Job -
Line count for the string "Oxford" in the records below: report that figure and nothing else.
──────── Extracted records ────────
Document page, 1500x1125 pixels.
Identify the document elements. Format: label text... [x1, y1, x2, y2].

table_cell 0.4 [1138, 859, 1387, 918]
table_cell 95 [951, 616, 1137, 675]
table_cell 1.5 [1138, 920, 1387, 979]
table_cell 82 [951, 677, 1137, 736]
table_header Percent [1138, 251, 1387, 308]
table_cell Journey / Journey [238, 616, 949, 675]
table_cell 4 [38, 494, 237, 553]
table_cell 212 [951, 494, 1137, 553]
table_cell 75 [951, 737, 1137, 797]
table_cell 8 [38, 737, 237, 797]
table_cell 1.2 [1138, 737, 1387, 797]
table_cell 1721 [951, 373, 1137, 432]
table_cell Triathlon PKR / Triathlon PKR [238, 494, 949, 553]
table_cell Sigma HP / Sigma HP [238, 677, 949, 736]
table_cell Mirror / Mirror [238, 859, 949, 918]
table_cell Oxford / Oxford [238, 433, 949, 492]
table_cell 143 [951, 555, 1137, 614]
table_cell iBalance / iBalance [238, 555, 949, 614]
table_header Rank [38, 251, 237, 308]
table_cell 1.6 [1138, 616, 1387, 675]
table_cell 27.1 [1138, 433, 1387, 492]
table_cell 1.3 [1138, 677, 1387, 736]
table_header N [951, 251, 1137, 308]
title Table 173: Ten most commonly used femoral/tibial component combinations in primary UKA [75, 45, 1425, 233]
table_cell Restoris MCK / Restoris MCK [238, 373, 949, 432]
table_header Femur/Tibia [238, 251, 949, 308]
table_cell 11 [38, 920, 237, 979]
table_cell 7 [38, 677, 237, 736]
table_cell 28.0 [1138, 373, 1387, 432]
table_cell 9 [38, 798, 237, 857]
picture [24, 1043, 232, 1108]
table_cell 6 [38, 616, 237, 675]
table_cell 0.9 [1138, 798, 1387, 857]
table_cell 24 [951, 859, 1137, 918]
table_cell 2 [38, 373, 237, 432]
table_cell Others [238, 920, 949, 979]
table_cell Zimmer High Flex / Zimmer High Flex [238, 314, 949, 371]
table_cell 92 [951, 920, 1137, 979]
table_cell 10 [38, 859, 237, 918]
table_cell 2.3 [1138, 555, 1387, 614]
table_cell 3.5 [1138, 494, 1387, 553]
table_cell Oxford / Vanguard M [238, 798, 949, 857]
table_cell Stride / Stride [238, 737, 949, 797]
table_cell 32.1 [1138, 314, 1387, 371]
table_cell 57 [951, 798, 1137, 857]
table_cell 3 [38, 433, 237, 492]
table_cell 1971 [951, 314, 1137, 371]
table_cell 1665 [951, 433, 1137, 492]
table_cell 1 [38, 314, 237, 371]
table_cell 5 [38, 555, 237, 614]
────────
Written reply -
2